MATERIAL PROVIDED section start
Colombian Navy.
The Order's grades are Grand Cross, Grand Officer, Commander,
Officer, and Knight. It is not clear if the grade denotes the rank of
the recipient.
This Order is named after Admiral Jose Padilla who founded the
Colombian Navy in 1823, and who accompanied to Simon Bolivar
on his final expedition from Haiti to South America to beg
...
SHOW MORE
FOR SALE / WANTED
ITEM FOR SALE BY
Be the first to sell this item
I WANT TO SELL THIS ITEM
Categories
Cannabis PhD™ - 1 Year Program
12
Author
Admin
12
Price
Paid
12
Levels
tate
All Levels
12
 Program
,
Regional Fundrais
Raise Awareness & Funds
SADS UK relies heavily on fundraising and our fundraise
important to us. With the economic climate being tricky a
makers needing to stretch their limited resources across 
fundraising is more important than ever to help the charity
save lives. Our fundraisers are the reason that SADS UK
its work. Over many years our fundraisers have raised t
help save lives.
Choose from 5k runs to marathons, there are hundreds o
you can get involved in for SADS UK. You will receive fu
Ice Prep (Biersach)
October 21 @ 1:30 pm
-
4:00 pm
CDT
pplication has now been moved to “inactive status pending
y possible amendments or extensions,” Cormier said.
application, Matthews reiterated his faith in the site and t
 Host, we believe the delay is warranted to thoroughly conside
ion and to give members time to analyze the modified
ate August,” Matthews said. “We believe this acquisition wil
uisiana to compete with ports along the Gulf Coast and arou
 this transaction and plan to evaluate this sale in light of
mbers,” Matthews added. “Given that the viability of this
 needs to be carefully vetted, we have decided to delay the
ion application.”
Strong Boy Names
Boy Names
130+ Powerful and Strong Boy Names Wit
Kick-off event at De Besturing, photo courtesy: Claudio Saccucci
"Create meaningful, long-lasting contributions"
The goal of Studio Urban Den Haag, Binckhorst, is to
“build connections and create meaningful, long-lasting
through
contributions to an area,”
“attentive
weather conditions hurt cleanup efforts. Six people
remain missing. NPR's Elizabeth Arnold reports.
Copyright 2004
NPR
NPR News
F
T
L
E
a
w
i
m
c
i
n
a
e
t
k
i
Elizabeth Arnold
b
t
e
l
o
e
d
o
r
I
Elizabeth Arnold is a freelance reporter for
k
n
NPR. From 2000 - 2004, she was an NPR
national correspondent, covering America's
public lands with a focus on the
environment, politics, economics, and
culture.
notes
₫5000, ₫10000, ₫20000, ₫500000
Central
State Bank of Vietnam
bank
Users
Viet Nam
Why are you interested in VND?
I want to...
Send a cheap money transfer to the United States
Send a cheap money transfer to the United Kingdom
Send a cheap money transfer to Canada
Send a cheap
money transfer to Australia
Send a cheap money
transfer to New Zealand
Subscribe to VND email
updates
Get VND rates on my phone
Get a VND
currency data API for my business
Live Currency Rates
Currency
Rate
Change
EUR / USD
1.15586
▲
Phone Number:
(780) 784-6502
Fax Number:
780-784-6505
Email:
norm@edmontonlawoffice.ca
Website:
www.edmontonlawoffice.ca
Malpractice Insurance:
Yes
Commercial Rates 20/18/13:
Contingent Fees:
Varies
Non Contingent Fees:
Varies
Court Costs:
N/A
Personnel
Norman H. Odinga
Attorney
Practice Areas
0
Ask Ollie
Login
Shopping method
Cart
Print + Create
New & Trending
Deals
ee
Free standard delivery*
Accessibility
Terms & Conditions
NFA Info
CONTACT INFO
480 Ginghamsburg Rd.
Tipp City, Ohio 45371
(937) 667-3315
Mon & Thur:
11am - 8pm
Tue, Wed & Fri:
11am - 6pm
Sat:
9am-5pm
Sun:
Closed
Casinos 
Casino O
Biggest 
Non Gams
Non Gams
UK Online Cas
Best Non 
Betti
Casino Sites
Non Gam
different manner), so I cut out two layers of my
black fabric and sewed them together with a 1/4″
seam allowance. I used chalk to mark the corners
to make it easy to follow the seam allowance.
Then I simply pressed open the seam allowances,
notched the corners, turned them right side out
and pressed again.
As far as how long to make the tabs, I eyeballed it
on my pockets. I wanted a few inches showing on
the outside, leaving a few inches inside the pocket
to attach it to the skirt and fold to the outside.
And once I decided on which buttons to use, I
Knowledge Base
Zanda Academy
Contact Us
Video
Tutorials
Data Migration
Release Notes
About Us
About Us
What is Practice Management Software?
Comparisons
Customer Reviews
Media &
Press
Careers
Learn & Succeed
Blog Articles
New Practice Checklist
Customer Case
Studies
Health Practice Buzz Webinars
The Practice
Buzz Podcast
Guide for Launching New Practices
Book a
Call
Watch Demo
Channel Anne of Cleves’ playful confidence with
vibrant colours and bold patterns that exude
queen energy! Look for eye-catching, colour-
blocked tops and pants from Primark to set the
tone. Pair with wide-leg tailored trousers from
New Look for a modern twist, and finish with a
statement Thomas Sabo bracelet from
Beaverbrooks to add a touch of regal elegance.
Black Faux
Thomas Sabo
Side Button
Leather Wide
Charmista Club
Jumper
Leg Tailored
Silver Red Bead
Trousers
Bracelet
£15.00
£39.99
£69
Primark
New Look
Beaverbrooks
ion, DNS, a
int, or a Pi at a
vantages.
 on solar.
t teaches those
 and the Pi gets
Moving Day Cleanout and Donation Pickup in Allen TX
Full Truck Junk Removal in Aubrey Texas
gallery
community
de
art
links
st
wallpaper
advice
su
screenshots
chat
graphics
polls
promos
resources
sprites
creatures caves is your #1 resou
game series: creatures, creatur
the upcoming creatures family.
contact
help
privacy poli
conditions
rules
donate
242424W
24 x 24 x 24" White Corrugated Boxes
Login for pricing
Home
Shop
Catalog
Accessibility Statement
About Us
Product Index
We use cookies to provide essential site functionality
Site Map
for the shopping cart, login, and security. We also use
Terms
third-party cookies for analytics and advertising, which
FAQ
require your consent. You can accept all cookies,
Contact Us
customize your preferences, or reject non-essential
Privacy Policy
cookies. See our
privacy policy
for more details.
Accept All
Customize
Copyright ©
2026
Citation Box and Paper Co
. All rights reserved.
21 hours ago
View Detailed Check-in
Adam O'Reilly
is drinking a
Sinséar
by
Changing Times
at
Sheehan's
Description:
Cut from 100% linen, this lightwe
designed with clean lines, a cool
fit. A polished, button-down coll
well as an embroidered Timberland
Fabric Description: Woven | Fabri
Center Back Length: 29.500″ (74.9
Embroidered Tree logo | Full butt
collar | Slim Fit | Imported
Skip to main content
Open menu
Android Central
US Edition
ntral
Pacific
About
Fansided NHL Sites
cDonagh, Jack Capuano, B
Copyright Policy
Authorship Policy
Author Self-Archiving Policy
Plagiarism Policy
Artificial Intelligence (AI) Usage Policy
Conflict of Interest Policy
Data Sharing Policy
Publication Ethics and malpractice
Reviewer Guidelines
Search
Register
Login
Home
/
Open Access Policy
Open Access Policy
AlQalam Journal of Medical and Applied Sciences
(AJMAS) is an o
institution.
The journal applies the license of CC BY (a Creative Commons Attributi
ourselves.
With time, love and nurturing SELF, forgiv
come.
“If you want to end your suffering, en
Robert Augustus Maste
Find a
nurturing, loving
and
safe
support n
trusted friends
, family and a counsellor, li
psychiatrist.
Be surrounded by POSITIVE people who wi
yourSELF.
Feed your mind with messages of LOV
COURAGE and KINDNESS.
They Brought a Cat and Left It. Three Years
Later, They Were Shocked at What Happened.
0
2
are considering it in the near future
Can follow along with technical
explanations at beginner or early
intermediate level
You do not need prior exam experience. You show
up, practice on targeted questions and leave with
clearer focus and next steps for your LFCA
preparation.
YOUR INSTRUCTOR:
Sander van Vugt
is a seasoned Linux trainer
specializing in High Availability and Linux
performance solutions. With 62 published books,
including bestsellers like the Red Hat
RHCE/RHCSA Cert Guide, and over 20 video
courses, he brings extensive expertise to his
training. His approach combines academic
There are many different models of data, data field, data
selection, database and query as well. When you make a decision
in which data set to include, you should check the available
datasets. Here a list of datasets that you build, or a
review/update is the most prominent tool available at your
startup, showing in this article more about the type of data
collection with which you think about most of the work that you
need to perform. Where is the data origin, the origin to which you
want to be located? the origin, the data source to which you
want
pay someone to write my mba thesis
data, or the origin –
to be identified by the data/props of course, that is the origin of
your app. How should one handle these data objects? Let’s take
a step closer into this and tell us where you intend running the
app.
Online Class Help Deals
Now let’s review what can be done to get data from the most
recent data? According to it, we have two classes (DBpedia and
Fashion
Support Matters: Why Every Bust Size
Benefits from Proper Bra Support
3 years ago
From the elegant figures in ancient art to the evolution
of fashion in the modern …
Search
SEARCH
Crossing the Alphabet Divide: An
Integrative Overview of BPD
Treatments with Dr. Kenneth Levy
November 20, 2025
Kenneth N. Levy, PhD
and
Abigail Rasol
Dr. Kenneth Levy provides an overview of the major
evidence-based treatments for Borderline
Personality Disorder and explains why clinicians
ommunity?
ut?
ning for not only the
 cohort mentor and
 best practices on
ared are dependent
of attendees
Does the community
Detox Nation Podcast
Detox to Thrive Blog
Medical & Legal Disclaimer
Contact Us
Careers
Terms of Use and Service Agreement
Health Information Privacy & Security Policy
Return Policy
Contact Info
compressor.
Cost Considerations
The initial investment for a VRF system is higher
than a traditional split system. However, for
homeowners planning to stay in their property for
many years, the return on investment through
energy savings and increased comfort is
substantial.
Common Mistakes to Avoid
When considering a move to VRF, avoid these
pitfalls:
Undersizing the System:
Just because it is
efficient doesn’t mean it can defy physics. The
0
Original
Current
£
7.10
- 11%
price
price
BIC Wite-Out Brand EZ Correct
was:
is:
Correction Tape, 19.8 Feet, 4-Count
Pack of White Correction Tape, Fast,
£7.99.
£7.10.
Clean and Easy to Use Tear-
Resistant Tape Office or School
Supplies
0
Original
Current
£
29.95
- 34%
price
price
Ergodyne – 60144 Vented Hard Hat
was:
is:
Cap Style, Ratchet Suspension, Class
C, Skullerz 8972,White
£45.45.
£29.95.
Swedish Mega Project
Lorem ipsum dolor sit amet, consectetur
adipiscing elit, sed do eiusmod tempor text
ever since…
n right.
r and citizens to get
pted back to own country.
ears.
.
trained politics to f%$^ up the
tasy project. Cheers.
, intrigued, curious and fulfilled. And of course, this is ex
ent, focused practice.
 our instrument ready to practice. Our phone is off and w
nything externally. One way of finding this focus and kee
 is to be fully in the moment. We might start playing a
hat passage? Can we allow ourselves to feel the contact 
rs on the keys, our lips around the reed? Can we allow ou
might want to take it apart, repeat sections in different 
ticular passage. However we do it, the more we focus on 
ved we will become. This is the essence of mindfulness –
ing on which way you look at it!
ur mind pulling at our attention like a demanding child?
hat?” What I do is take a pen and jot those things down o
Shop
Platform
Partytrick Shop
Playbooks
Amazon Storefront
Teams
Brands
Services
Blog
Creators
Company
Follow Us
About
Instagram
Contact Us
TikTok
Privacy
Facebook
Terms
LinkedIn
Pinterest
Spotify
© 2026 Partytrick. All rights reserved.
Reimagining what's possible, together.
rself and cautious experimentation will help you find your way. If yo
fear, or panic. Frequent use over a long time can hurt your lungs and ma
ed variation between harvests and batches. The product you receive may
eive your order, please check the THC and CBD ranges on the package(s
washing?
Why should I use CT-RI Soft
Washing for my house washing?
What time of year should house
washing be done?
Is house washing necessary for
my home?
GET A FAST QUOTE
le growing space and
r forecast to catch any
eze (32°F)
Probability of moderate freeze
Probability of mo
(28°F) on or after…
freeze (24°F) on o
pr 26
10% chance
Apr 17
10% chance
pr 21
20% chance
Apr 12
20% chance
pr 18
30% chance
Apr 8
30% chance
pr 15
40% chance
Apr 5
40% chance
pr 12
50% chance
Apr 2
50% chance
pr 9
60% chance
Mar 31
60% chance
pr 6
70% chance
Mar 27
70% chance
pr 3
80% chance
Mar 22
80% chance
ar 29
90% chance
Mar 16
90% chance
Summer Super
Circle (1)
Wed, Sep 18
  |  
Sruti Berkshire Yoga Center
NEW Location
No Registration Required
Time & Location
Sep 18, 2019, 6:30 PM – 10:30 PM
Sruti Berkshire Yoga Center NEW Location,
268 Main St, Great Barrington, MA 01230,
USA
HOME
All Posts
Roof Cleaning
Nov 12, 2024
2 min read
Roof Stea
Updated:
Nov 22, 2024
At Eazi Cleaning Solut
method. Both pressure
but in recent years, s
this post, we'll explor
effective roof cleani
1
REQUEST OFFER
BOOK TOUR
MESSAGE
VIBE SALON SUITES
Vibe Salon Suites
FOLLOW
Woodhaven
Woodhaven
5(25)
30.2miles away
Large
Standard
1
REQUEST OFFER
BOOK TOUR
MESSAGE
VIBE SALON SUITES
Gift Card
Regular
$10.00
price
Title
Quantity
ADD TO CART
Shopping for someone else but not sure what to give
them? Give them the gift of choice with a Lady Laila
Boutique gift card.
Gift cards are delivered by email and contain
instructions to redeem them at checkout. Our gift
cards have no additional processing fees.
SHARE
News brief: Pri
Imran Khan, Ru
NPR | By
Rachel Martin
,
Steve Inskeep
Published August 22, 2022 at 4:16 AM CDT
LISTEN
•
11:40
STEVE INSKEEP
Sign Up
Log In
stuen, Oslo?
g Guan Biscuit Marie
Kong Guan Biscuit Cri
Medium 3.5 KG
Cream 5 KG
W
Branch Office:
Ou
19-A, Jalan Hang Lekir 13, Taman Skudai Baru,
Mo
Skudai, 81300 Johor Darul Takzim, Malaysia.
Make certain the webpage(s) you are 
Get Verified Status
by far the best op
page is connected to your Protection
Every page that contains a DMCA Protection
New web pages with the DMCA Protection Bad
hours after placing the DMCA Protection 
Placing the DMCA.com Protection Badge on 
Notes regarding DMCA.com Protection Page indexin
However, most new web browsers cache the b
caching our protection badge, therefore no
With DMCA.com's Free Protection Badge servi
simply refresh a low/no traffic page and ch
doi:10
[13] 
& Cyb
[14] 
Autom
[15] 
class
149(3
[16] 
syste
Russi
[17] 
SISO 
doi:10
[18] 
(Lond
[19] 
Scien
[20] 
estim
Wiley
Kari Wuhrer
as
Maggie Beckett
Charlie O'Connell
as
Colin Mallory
MATERIAL PROVIDED section end
--- REQUIRED WORK ---
Put every line from the first line of the material through the line containing "Choose from 5k" into a numbered list, omitting any blank lines.

--- YOUR SOLUTION ---
1. Colombian Navy.
2. The Order's grades are Grand Cross, Grand Officer, Commander,
3. Officer, and Knight. It is not clear if the grade denotes the rank of
4. the recipient.
5. This Order is named after Admiral Jose Padilla who founded the
6. Colombian Navy in 1823, and who accompanied to Simon Bolivar
7. on his final expedition from Haiti to South America to beg
8. ...
9. SHOW MORE
10. FOR SALE / WANTED
11. ITEM FOR SALE BY
12. Be the first to sell this item
13. I WANT TO SELL THIS ITEM
14. Categories
15. Cannabis PhD™ - 1 Year Program
16. 12
17. Author
18. Admin
19. 12
20. Price
21. Paid
22. 12
23. Levels
24. tate
25. All Levels
26. 12
27.  Program
28. ,
29. Regional Fundrais
30. Raise Awareness & Funds
31. SADS UK relies heavily on fundraising and our fundraise
32. important to us. With the economic climate being tricky a
33. makers needing to stretch their limited resources across 
34. fundraising is more important than ever to help the charity
35. save lives. Our fundraisers are the reason that SADS UK
36. its work. Over many years our fundraisers have raised t
37. help save lives.
38. Choose from 5k runs to marathons, there are hundreds o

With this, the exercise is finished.